Actions to take:
a. According to the passage on autoimmune liver diseases, which two antibodies are highly specific for PBC?
b. Reproduce the passage on autoimmune liver diseases from "Primary sclerosing cholangitis" up to and including "in different studies.".

Selected text:
____________________
Liver transplantation is the treatment of choice for AIH patients
who had end-stage decompensated liver diseases or HCC.
Recurrence of AIH is common in the graft after liver transplantation, and these patients normally require low-dose steroids.
The increased incidence of Primary biliary cirrhosis over recent decades can be attributed to augmented testing of liver biochemistry rather than a rise in disease incidence.
The diagnosis of PBC should be considered in any patient, particularly a woman, Who complains of unexplained itching, fatigue, jaundice, or
Unexplained Weight loss with right-upper-quadrant discomfort, and/or whose serum ALP is highly elevated. Such patients should be asked about diseases frequently associated with PBC.
AMAs remain the hallmark of diagnosis in most cases and allow detection of asymptomatic patients. AMA test should beconsidered once the diagnosis of PBC is suspected. Anti-gp210 and anti-sp100 are highly specific for PBC.
UDCA at early stages of the disease is the only widely accepted medical treatment aiming at modifying the natural history of the Disease.
Methotrexate and Colchicine have not demonstrated a benefit in altering the natural history of PBC in most studies, but as they are generally safe, they are continued to be added to UDCA in patients not responding to
UDCA alone. The prognosis of PBC has improved because of early diagnosis and use of UDCA.
Liver transplantation remains the only effective treatment option for patients with advanced liver disease due to PBC. PBC may recur in the allograft following liver transplantation.
Primary sclerosing cholangitis is strongly associated with IBD, mostly UC and the disease should be considered in patients who had otherwise unexplained abnormal liver biochemical tests, particularly an
elevation in serum ALP.
The diagnosis of PSC is established by the demonstration of characteristic multifocal stricturing and dilation of intrahepatic and/or extrahepatic bile ducts on cholangiography and exclusion of other disorders that can produce a similar radiologic picture.
CCA is the most feared complication of PSC which is currently the leading cause of death in 7 to 15% of patients with a mean survival 5-7 months.
Routine screening for CCA in patients with PSC is not recommended as no benefits in patient outcomes have been demonstrated in different studies.
Patients with PSC and IBD have an increased risk of colon cancer, and should be enrolled in colonoscopic surveillance programs.
There is still no evidence supporting a specific medical therapy capable of halting disease progression in PSC.Furthermore, a 2010 guideline issued by the AASLD recommends against use of UDCA at any dose. Thus, a role for any medical therapy is unproven.
____________________
Dataset extract:
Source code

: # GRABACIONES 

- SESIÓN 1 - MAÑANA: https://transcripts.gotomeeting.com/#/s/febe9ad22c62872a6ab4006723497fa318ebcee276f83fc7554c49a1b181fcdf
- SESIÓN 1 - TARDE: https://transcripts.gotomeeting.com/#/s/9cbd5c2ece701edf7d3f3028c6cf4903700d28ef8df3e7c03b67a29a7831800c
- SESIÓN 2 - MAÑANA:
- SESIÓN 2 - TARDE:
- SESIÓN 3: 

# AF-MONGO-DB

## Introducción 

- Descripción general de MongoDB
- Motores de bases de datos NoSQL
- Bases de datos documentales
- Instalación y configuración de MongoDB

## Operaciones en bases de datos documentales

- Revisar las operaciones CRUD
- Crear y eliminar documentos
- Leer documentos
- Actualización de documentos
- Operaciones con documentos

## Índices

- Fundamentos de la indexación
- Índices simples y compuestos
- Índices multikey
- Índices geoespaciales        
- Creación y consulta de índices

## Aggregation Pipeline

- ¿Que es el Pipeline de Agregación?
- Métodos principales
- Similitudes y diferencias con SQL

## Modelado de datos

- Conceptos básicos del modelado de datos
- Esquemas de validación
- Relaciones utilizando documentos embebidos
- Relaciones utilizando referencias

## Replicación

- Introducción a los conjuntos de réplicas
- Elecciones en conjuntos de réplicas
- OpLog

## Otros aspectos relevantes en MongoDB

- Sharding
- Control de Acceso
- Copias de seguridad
____________________
Responses for each task:
a. Anti-gp210 and anti-sp100.

b.
Primary sclerosing cholangitis is strongly associated with IBD, mostly UC and the disease should be considered in patients who had otherwise unexplained abnormal liver biochemical tests, particularly an
elevation in serum ALP.
The diagnosis of PSC is established by the demonstration of characteristic multifocal stricturing and dilation of intrahepatic and/or extrahepatic bile ducts on cholangiography and exclusion of other disorders that can produce a similar radiologic picture.
CCA is the most feared complication of PSC which is currently the leading cause of death in 7 to 15% of patients with a mean survival 5-7 months.
Routine screening for CCA in patients with PSC is not recommended as no benefits in patient outcomes have been demonstrated in different studies.